Text under study:
*** Begin section ***

No, I don’t have children. Not that you asked, but, maybe, you were wondering. Or, maybe you don’t care in the slightest about the outcomes of my procreation habits, for which I thank you. No offense, but they are none of your business.
Or are they? Many, many, many people seem to believe that the answer to that very question is critically germane to my business, which most of you know by now, is an autism spectrum specialist. If you read my blog with any regularity, you know that a business is not what I consider my life’s work and passion, but I digress.
Perhaps because I am a woman, perhaps because I am a relatively young woman (30 next month!), perhaps because I arbitrarily look fertile or motherly or something, I am asked, “Do you have children?” frequently. No, wait, what’s more than frequently? Well, too much.
Sometimes, the question appears to be a moment of commiseration. “You know [insert something frustrating, annoying, embarrassing about having children], you have children, right?” Other times, the question is based on faulty pseudo-logic: “You [pick one of the following: work with, have patience for, seem to enjoy, have fun with kids], you must have some of your own.” Most times, though, this question is wielded as a secret weapon that is, in the holder’s mind, a trump card. I don’t have that card in my deck, which means I lose. Game over. Don’t pass go and do not collect $200.

*** End section ***

Action item:
Answer these questions on the piece about being asked about children:
1. What does the writer work as?
2. What age will the writer turn next month?
3. According to the writer, how is the question about having children wielded most of the time?

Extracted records

*** Begin section ***

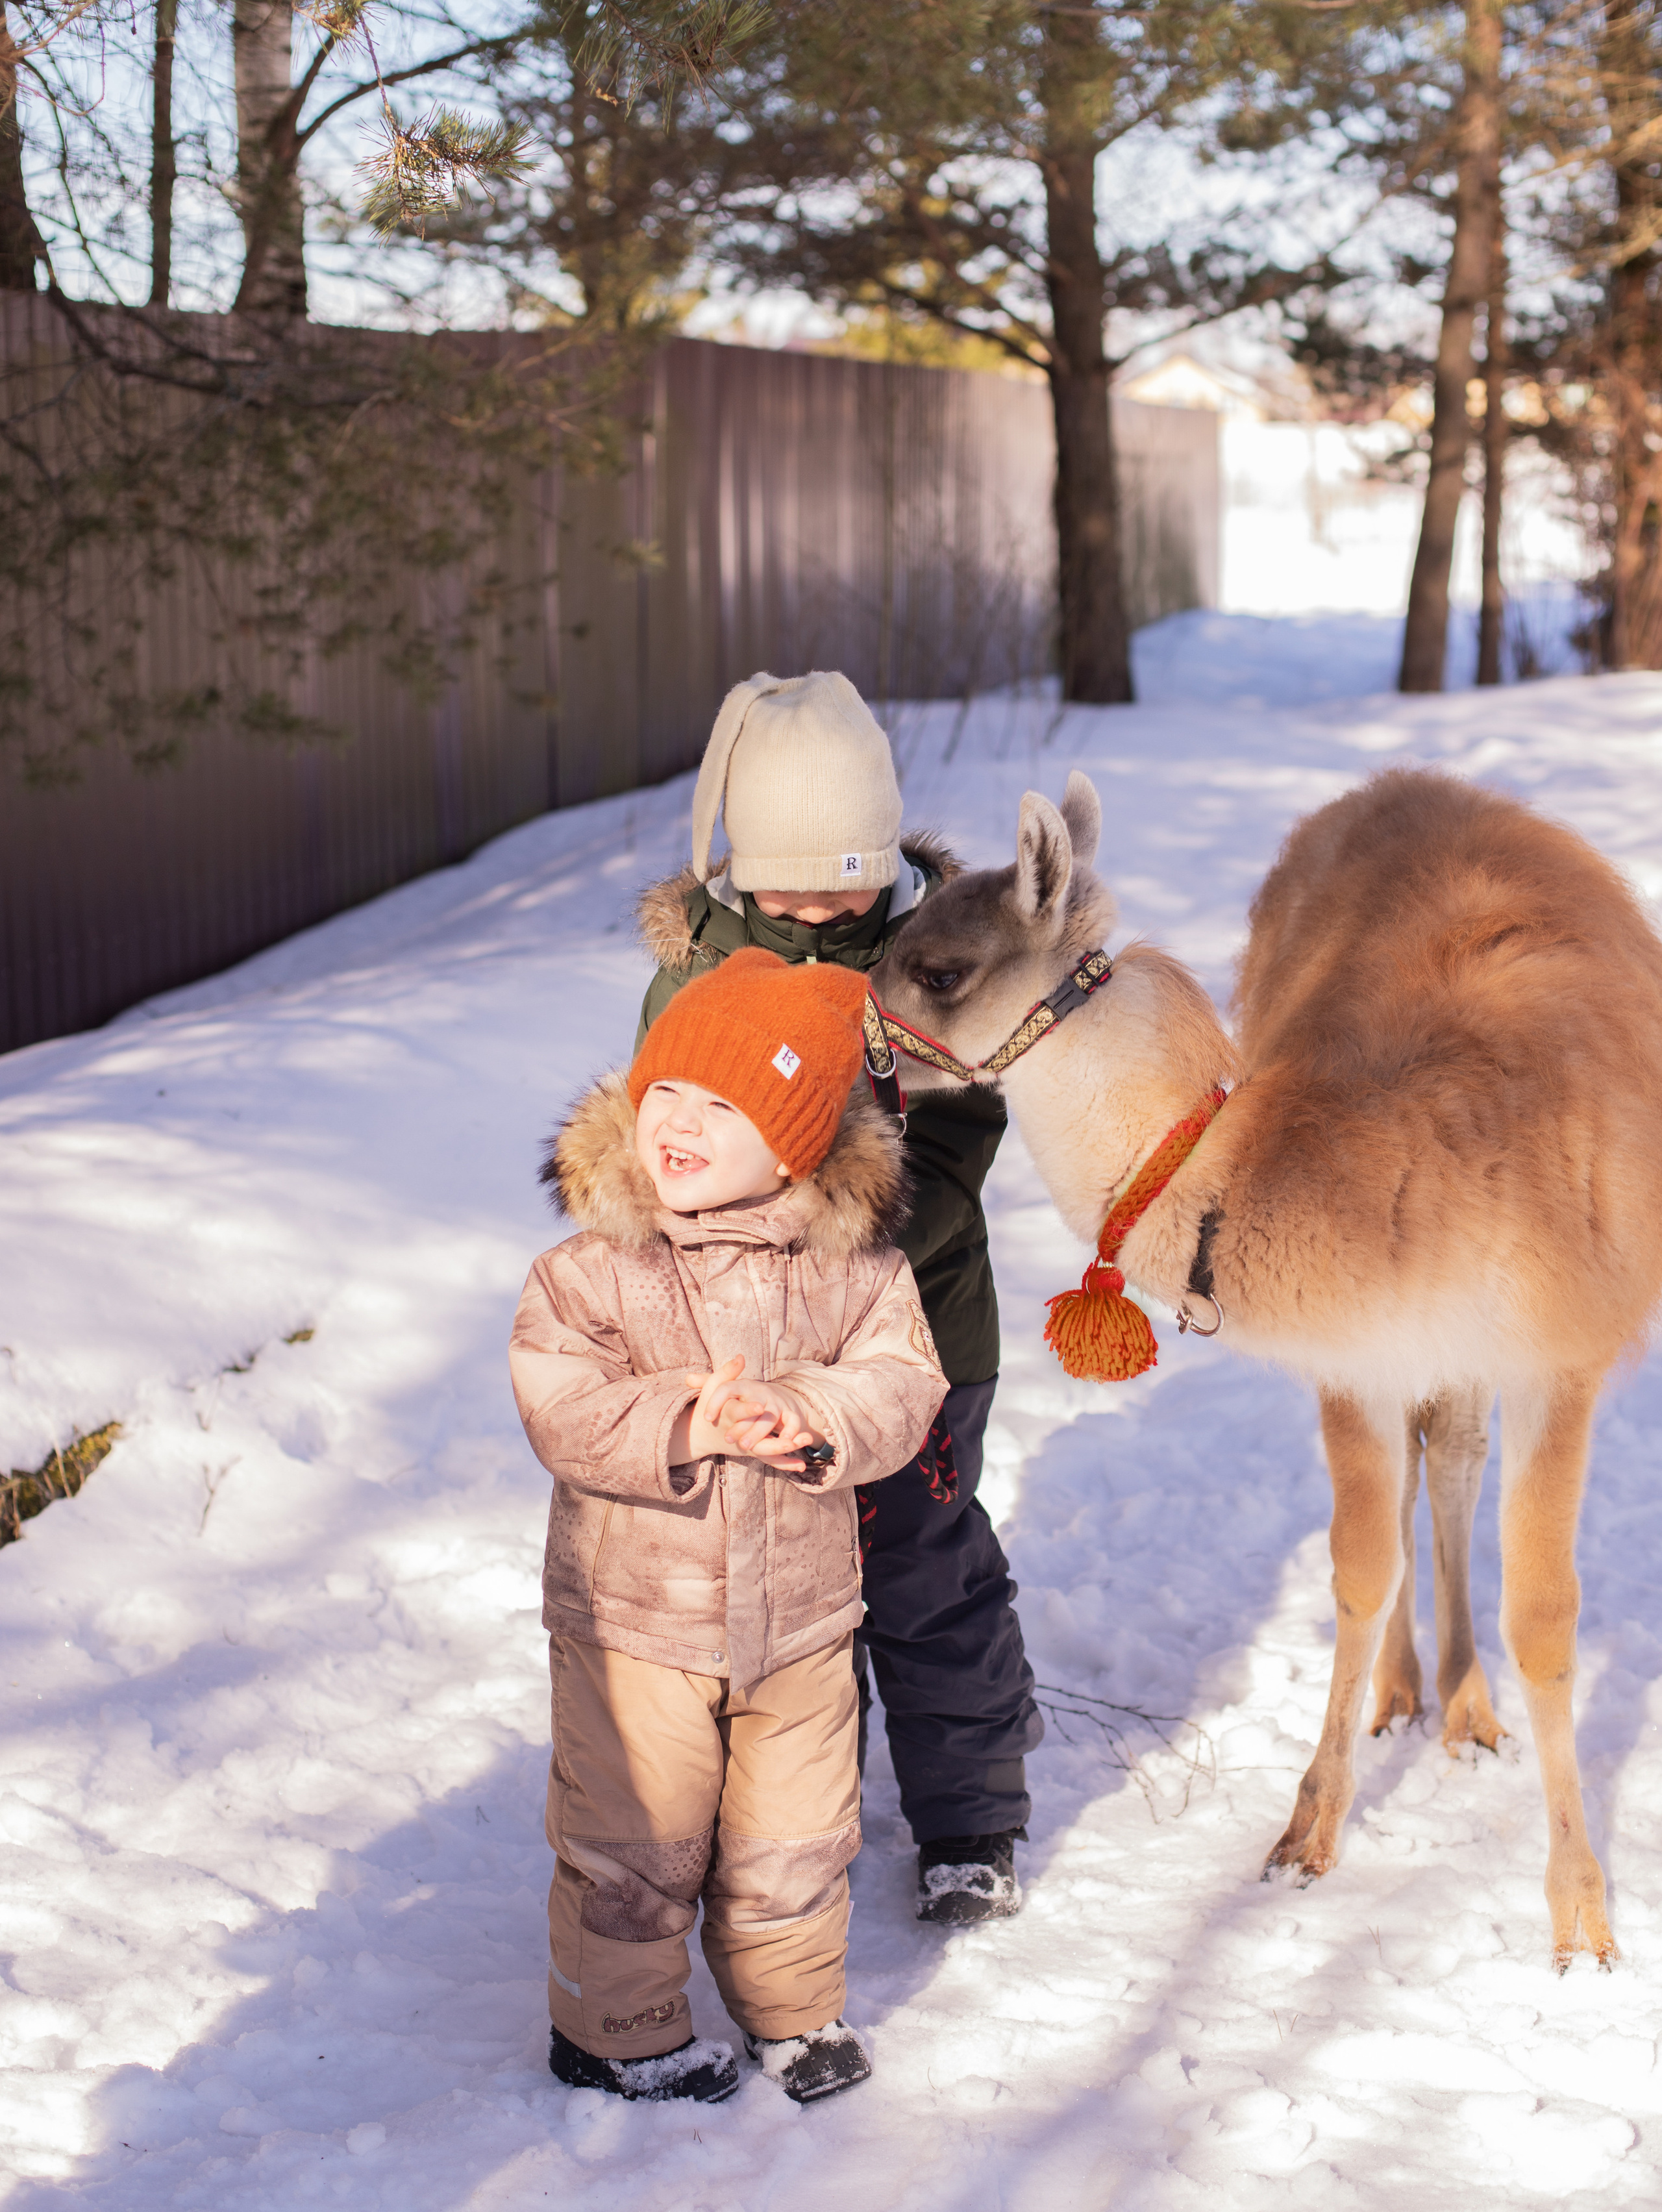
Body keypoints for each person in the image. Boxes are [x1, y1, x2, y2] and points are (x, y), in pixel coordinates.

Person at [634, 670, 1043, 1925]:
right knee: (765, 1593)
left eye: (850, 875)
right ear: (740, 867)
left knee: (921, 1565)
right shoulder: (695, 975)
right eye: (793, 879)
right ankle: (772, 1817)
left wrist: (856, 1208)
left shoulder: (934, 968)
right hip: (750, 1350)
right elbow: (665, 1129)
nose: (822, 903)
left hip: (917, 1332)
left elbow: (964, 1133)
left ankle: (969, 1815)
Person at [510, 947, 946, 2105]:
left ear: (799, 1142)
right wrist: (688, 1420)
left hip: (800, 1619)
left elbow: (905, 1384)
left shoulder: (856, 1271)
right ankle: (617, 2028)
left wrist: (806, 1413)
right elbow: (564, 1405)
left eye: (724, 1105)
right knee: (636, 1836)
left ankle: (793, 2012)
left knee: (794, 1836)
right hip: (634, 1627)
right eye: (665, 1095)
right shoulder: (591, 1270)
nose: (680, 1127)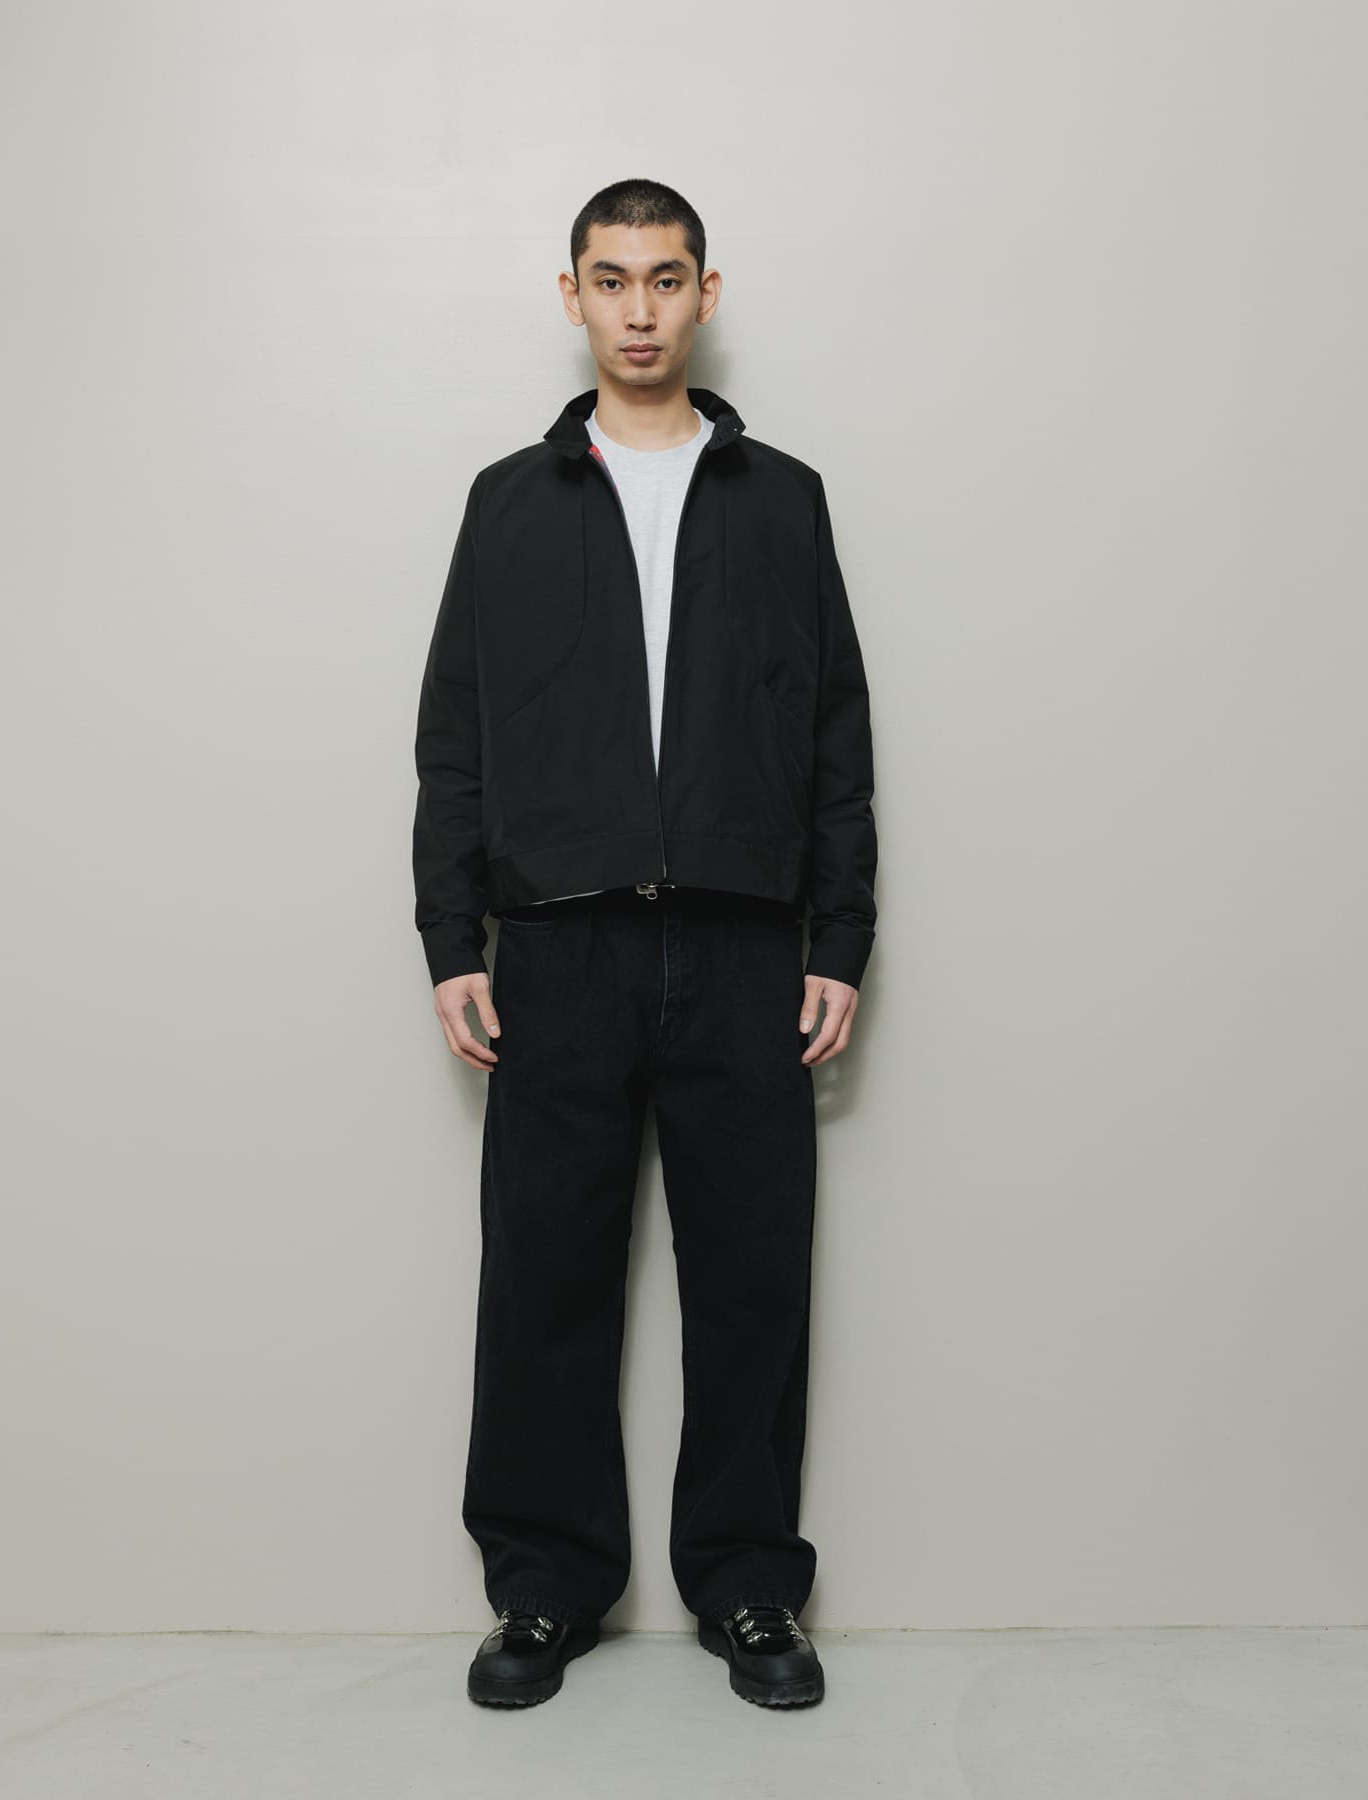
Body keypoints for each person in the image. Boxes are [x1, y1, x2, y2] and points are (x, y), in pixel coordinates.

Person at [412, 177, 878, 1710]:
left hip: (746, 948)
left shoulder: (784, 499)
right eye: (610, 280)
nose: (638, 309)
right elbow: (458, 737)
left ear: (704, 293)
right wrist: (453, 933)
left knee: (752, 1281)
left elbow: (835, 732)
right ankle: (545, 1589)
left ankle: (748, 1587)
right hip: (559, 948)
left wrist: (839, 935)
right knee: (545, 1278)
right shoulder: (509, 501)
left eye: (664, 279)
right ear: (573, 296)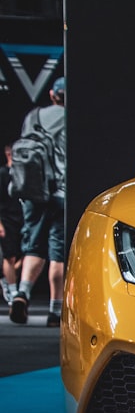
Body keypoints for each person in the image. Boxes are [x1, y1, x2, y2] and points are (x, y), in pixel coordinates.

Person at [9, 77, 66, 327]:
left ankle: (23, 293)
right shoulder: (72, 119)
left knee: (33, 247)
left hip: (33, 192)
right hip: (62, 192)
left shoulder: (34, 116)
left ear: (53, 94)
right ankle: (55, 312)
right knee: (58, 253)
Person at [1, 142, 25, 307]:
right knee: (9, 256)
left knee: (26, 255)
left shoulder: (22, 174)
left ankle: (5, 279)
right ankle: (12, 289)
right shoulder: (2, 174)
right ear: (8, 153)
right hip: (6, 218)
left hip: (22, 219)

*** End section ***

Result for this exercise:
1. An autism spectrum specialist.
2. 30.
3. As a secret weapon that the person asking sees as a trump card.